**Text provided**
[Start]

I’d like to start with a little story. There was a very strong Bible church, Bible-teaching church, and they had what they called, years ago, “revival meetings”.

And so, it was a big thing in town, and a lot of people would come from the town. And every year, a number of people would come to Christ, and Christians who needed their priorities realigned would get their priorities realigned.

But they always knew what was going to happen on Friday night. On Friday night, they had a town drunk, and he chose Friday night, and he would come, and he would sit in the back, and he would listen to the message.

And near the end of the message, you would hear, “Ohhh! Amen! Um-hmmm-hmmmm-hmmmm! Yes, Lord, that’s what I need to do!” And so, they would give a time of invitation, where people could come forward and deal with God. And everyone knew, on Friday night, the town drunk came through. I mean, for the last fifteen years, every Friday night, he would come forward.

So, it was Friday night. He had moaned; he had groaned. He had “amened.” And now, he is walking forward. And he comes, and, you know, he sort of had this down: “Oh, Lord! Ohhhh, Lord! Ohhhh, the cobwebs of sin that I have been entangled in! Oh, Lord, I just ask, once, please, remove the cobwebs! Remove the cobwebs in the tangled sin of my life!”

And there was a man – after fifteen years – who’d heard this for fourteen years, and he stood up in the back and, in a very loud voice, said, “Dear Lord, forget the cobwebs! Kill the spider!”

And I’d like to suggest that we’ve really addressed a lot of the cobwebs of priorities, of time, and money, and relationships. And my concern is that you’ll go for two weeks, maybe some of you for two months, and you’ll start knocking out the cobwebs: “Oh, we’ve got a budget now. We’re now giving off the first portion. Okay, I’m starting to spend some time with God.”

But I’d like to suggest that to move beyond the periphery, we need to get to the “kill the spider”.

What’s at the heart of misplaced priorities? What is it that keeps pulling us in ways that our priorities, over and over and over, get out of whack? And Jesus is going to address it.

And if you’ll notice in your notes, He’s going to give a warning, and Jesus will teach us, in Matthew 6:19 through the end of the chapter, that the root problem in priority living is – and here’s the word you can write – materialism. Materialism.

[End]

(Collected data entries)
[Start]

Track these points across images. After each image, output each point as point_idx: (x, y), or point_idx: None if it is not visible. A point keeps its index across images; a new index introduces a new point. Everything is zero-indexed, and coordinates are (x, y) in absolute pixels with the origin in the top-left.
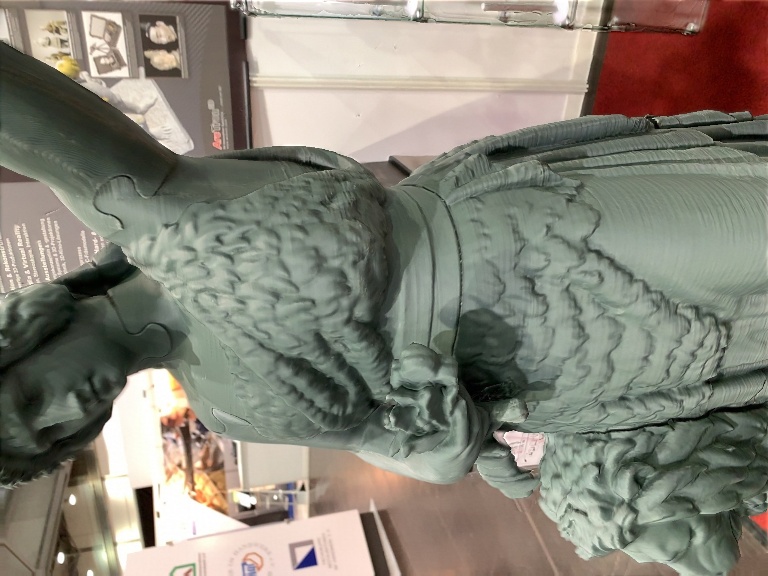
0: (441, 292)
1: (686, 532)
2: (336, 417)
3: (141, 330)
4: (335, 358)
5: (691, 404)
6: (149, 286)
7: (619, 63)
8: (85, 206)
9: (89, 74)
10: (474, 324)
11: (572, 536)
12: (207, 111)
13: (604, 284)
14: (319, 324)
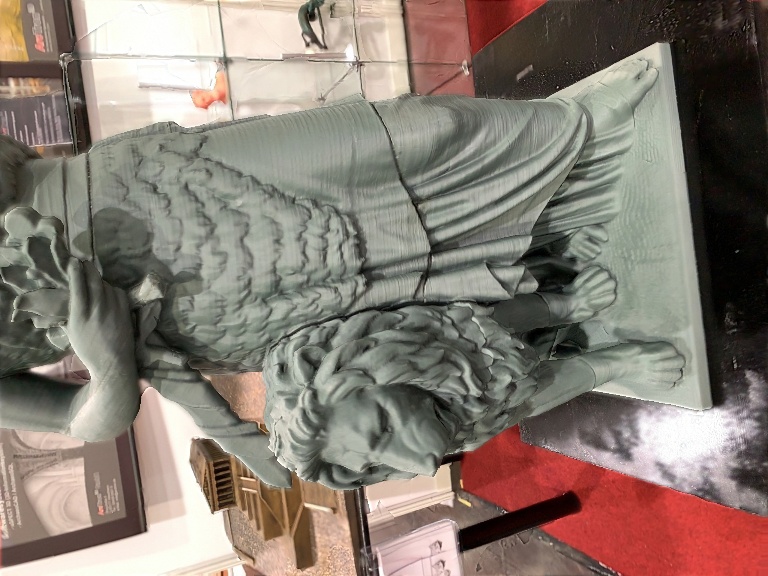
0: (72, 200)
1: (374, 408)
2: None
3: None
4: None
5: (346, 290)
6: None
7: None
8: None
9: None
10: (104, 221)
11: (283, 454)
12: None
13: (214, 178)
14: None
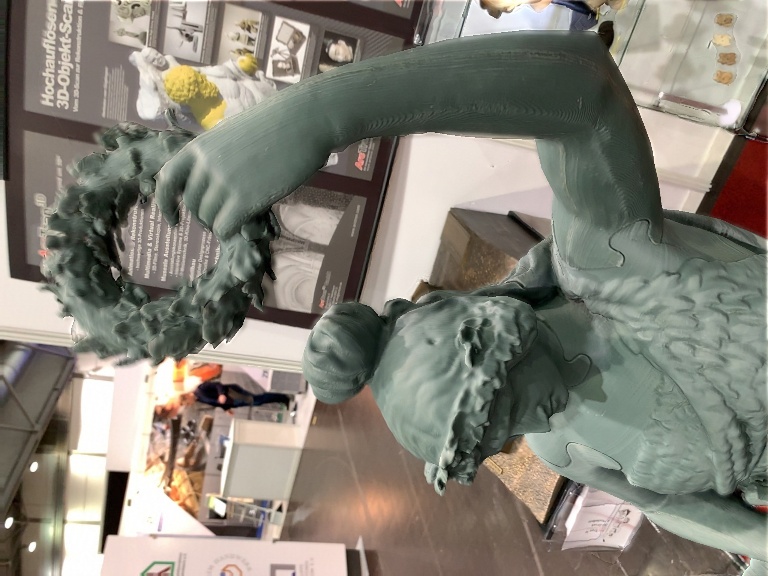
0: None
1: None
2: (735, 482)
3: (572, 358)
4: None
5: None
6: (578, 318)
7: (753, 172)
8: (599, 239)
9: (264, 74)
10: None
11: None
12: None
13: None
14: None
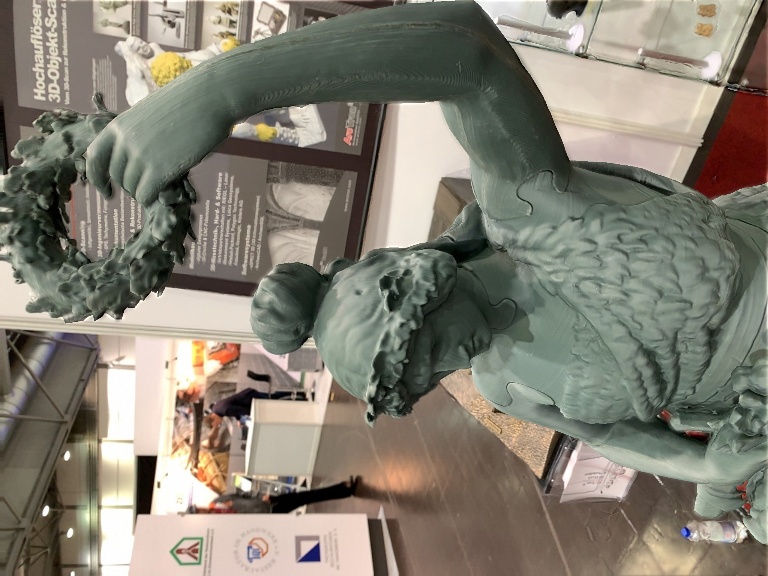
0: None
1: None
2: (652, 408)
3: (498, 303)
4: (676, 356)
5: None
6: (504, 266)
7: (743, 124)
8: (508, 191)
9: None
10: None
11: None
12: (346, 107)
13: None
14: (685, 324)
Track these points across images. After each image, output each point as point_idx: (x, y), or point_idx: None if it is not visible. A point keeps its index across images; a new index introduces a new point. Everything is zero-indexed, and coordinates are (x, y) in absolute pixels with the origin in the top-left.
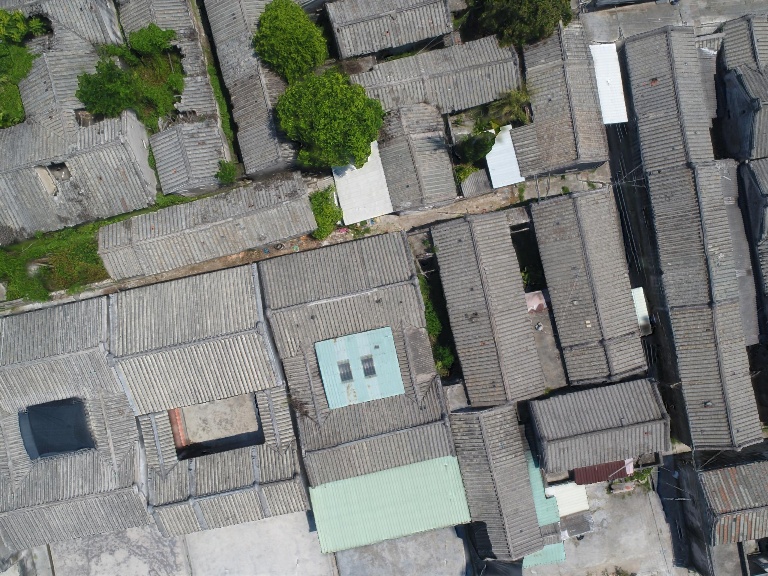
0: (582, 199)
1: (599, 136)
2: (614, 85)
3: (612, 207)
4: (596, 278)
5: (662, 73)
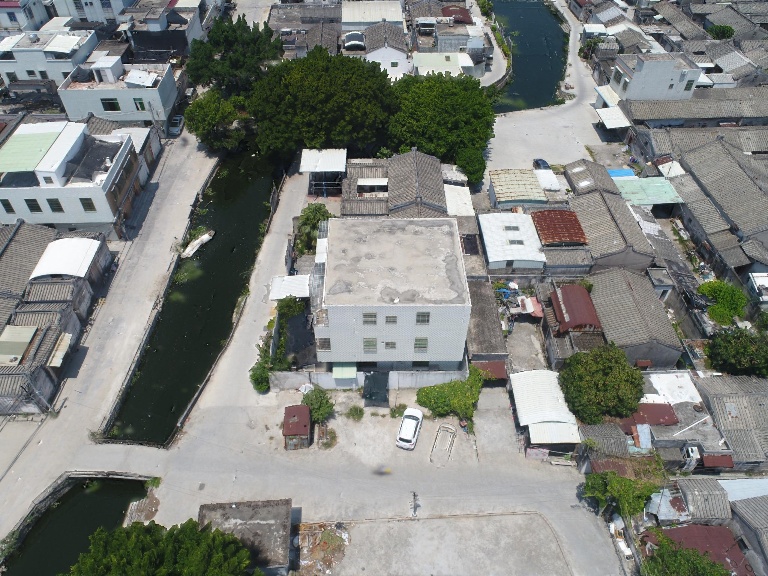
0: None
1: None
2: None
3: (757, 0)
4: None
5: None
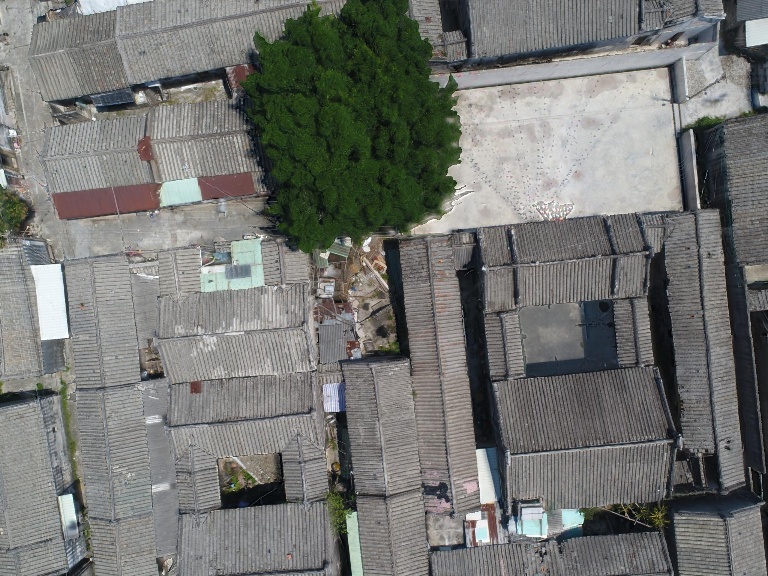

[End]

**To be done**
Answer these questions from the sermon text:
1. On which night of the revival meetings did the town drunk always come?
2. What did the man in the back shout in a loud voice?
3. What word does the speaker give for the root problem in priority living?
The entries have nothing to do with this.

**Solution**
1. Friday night
2. "Dear Lord, forget the cobwebs! Kill the spider!"
3. Materialism